Reproduce, without any change, the entries below, starting with the line that contains "segmentation as SVG." and going on through the last line of the entries.

--------------------------------

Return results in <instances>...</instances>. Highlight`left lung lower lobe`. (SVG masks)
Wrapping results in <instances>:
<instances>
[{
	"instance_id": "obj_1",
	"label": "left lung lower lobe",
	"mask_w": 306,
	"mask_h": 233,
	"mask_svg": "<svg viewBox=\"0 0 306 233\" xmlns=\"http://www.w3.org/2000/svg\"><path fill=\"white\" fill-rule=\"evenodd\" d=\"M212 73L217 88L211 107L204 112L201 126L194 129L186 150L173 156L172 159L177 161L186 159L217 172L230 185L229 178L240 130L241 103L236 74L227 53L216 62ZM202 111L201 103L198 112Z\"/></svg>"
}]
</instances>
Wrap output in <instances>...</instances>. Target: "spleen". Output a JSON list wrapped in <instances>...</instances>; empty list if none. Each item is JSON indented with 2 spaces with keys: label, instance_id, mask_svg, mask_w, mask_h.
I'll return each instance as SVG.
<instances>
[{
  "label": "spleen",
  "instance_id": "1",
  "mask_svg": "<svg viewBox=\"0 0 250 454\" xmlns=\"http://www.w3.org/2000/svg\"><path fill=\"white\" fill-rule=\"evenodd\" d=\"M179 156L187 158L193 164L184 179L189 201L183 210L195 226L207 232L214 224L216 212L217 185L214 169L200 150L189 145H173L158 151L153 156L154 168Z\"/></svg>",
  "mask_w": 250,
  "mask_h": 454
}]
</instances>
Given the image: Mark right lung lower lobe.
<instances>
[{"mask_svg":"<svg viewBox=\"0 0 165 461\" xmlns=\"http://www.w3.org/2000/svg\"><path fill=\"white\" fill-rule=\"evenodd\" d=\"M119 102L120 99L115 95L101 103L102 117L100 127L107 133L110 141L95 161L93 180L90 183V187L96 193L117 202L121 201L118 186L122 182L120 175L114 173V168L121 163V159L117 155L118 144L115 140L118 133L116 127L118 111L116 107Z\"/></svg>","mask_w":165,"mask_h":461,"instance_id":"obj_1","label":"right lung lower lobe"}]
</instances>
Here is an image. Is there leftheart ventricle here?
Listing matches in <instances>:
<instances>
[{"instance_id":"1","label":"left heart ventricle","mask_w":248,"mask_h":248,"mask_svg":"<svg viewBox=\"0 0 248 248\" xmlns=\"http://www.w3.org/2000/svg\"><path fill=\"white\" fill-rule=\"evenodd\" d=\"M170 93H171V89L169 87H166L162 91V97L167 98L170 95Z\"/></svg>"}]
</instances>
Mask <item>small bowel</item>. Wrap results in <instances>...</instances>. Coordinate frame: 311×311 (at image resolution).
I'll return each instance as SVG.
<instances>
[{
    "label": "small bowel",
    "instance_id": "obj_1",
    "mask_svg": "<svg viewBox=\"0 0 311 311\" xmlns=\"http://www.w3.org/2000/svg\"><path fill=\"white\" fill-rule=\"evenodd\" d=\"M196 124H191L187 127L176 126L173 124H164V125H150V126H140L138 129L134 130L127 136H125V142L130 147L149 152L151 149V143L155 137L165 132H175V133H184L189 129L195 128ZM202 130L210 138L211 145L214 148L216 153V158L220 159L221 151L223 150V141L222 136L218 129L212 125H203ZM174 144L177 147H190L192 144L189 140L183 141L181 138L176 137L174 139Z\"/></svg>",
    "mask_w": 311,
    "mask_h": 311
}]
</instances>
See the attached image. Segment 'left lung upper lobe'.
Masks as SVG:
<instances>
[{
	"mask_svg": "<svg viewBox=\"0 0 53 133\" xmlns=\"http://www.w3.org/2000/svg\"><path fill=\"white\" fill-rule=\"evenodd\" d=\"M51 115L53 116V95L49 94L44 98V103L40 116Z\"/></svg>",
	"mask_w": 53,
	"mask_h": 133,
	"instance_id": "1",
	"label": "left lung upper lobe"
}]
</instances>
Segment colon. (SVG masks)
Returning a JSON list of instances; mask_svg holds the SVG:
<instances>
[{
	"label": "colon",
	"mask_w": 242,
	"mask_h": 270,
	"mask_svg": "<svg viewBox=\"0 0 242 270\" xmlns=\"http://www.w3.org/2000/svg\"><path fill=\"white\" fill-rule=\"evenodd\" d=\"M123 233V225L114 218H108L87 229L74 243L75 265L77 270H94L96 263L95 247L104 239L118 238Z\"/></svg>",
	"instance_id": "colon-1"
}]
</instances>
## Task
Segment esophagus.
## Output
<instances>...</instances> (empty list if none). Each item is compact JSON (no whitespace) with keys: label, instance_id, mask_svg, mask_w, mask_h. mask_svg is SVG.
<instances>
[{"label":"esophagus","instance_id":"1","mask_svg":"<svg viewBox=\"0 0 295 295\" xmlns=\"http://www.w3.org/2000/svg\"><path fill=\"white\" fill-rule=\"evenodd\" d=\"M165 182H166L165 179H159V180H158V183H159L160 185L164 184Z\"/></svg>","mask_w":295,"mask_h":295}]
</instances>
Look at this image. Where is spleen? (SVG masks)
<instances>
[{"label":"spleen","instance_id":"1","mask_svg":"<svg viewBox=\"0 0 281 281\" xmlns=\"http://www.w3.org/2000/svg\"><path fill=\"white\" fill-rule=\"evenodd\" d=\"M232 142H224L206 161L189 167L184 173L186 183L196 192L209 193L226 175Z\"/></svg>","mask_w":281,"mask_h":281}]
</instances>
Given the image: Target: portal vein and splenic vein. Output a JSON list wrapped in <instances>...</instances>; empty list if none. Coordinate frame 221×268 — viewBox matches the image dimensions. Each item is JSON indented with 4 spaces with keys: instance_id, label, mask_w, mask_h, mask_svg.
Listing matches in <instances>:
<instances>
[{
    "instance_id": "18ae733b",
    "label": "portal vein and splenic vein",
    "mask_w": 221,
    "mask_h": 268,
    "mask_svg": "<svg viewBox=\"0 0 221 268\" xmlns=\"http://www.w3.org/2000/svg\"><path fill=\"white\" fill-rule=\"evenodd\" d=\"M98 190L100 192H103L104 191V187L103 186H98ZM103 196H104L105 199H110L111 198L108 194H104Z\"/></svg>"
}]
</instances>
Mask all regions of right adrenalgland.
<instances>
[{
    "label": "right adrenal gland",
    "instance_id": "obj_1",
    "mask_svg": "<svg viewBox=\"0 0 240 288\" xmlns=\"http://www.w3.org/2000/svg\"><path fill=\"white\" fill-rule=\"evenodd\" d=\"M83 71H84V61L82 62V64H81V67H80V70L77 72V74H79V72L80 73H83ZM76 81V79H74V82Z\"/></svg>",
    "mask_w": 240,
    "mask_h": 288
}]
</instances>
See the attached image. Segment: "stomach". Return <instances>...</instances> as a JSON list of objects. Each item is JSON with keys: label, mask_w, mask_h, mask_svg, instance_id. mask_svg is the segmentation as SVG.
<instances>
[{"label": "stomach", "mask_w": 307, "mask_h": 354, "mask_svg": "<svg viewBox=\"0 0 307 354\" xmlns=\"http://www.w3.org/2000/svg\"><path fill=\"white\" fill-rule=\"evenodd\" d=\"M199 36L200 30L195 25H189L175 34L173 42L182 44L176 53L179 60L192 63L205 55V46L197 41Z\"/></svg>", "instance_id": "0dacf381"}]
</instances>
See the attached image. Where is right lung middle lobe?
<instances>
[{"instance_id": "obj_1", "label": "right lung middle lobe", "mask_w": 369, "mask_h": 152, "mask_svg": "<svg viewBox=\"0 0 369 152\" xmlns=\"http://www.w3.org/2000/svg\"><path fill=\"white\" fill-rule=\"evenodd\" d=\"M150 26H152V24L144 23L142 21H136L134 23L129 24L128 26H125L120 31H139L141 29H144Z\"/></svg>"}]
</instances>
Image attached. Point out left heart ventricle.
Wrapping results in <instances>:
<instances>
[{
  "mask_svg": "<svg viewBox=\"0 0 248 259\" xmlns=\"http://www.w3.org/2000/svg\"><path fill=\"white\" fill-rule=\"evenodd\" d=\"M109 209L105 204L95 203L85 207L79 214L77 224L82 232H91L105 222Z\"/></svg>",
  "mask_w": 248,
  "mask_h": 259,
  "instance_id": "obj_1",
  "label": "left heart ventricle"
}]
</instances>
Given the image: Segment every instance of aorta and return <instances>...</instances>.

--------------------------------

• _SOLVED PROBLEM_:
See the attached image. Segment: "stomach". Return <instances>...</instances> as a JSON list of objects. Each item is JSON with keys: label, mask_w, mask_h, mask_svg, instance_id. mask_svg is the segmentation as SVG.
<instances>
[{"label": "stomach", "mask_w": 307, "mask_h": 354, "mask_svg": "<svg viewBox=\"0 0 307 354\" xmlns=\"http://www.w3.org/2000/svg\"><path fill=\"white\" fill-rule=\"evenodd\" d=\"M199 36L200 30L195 25H189L175 34L173 42L182 44L176 53L179 60L192 63L205 55V46L197 41Z\"/></svg>", "instance_id": "0dacf381"}]
</instances>
See the attached image. Where is right lung middle lobe?
<instances>
[{"instance_id": "obj_1", "label": "right lung middle lobe", "mask_w": 369, "mask_h": 152, "mask_svg": "<svg viewBox=\"0 0 369 152\" xmlns=\"http://www.w3.org/2000/svg\"><path fill=\"white\" fill-rule=\"evenodd\" d=\"M150 26H152V24L144 23L142 21H136L134 23L129 24L128 26H125L120 31H139L141 29H144Z\"/></svg>"}]
</instances>
Image attached. Point out left heart ventricle.
Wrapping results in <instances>:
<instances>
[{
  "mask_svg": "<svg viewBox=\"0 0 248 259\" xmlns=\"http://www.w3.org/2000/svg\"><path fill=\"white\" fill-rule=\"evenodd\" d=\"M109 209L105 204L95 203L85 207L79 214L77 224L82 232H91L105 222Z\"/></svg>",
  "mask_w": 248,
  "mask_h": 259,
  "instance_id": "obj_1",
  "label": "left heart ventricle"
}]
</instances>
Given the image: Segment every instance of aorta and return <instances>...</instances>.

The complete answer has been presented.